Where does the word "negative" occur in the data below? Copy each line that holds it.
=== Begin Enclosure ===
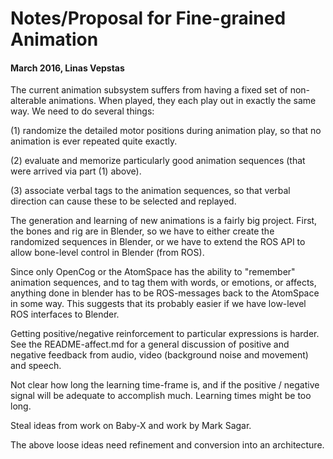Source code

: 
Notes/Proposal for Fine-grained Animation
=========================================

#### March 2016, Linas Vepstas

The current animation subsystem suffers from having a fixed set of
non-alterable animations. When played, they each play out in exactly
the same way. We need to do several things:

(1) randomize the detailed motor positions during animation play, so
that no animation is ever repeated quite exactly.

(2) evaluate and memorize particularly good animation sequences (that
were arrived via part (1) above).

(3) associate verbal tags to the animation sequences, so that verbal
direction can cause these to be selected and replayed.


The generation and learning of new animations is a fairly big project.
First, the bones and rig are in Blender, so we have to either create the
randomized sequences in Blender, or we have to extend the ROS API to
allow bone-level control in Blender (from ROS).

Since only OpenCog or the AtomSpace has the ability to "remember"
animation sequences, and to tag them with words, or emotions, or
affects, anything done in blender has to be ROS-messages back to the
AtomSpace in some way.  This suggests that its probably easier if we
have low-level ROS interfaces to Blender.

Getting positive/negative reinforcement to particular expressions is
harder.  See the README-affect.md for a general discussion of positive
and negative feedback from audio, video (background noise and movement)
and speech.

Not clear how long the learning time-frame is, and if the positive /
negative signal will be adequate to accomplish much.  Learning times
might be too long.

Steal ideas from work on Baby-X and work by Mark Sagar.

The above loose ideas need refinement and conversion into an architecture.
=== End Enclosure ===
> _RESPONSE TO THIS TASK_:
Getting positive/negative reinforcement to particular expressions is
and negative feedback from audio, video (background noise and movement)
negative signal will be adequate to accomplish much.  Learning times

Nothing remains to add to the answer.